I am using the Google Places.GEO_DATA_API in my Android Library Project. My Android Library Project comes with its own UI and allows users of the parent app to complete a certain action. I am running into following issues with respect to merging my Android SDK into a Android application when using third party API like this.

These Issues assume, that my library project and the App that Integrates my library project are both using same API for instance Google Places.GEO_DATA_API

Issue 1: Manifest merge conflicts if parent app is also using the same API

According to the documentation, I should specify the API key in my manifest file under application tag as

<meta-data
android:name="com.google.android.geo.API_KEY"
android:value=“our_key"/> 

I was able to resolve this issue by moving the api name and value to build.gradle file and having a reference in manifest file

<meta-data android:name="@string/google_api_name"  
 android:value="@string/google_api_key" />                                         

Issue 2: The above fix just avoids the conflict at compile time but the Parent app can still abuse my key and use it for the calls they make in their app by creating their own instance of Google API Client and calling the Places Autocomplete API. I tested this and the calls go through.

I tried adding package name and fingerprint to Google API Console to restrict usage. This helped when I tried to make the API call from parent app but since my library is integrated within the Parent app, I am assuming Google thinks that the call is coming from Parent app (package) and not my package, and it blocks the calls made by my library.
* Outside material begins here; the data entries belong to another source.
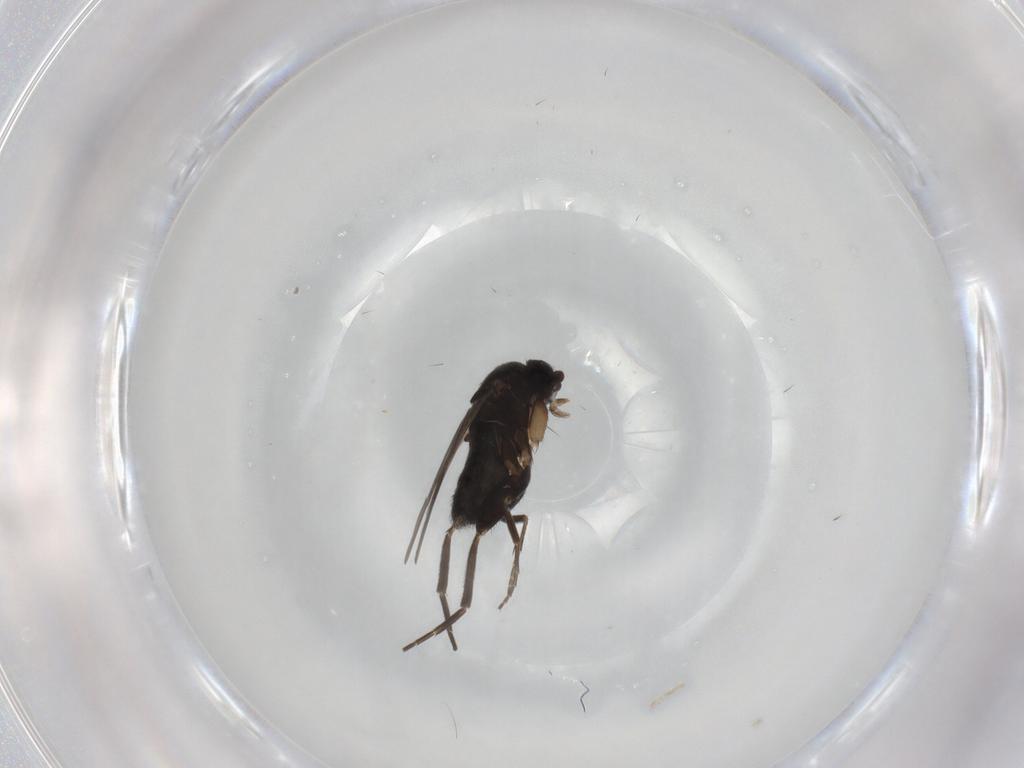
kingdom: Animalia
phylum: Arthropoda
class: Insecta
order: Diptera
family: Phoridae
Since the Google API Client builder does not allows to pass the API key as a parameter, The only near term solution is to not use the API. Can somoene please suggest a solution for this problem.

You should not include the credentials in your library. That should be the responsibility of the parent app. If you keep the <meta-data .../> tag then it will be merged with the parent app. Same with your APK key in the strings. So since your library contains the string google_api_key the resource merger will also make the string google_api_key available to the parent app.

Your only solution is to force the parent app to be configured with the meta-data tag in their AndroidManifest.xml not that of the library.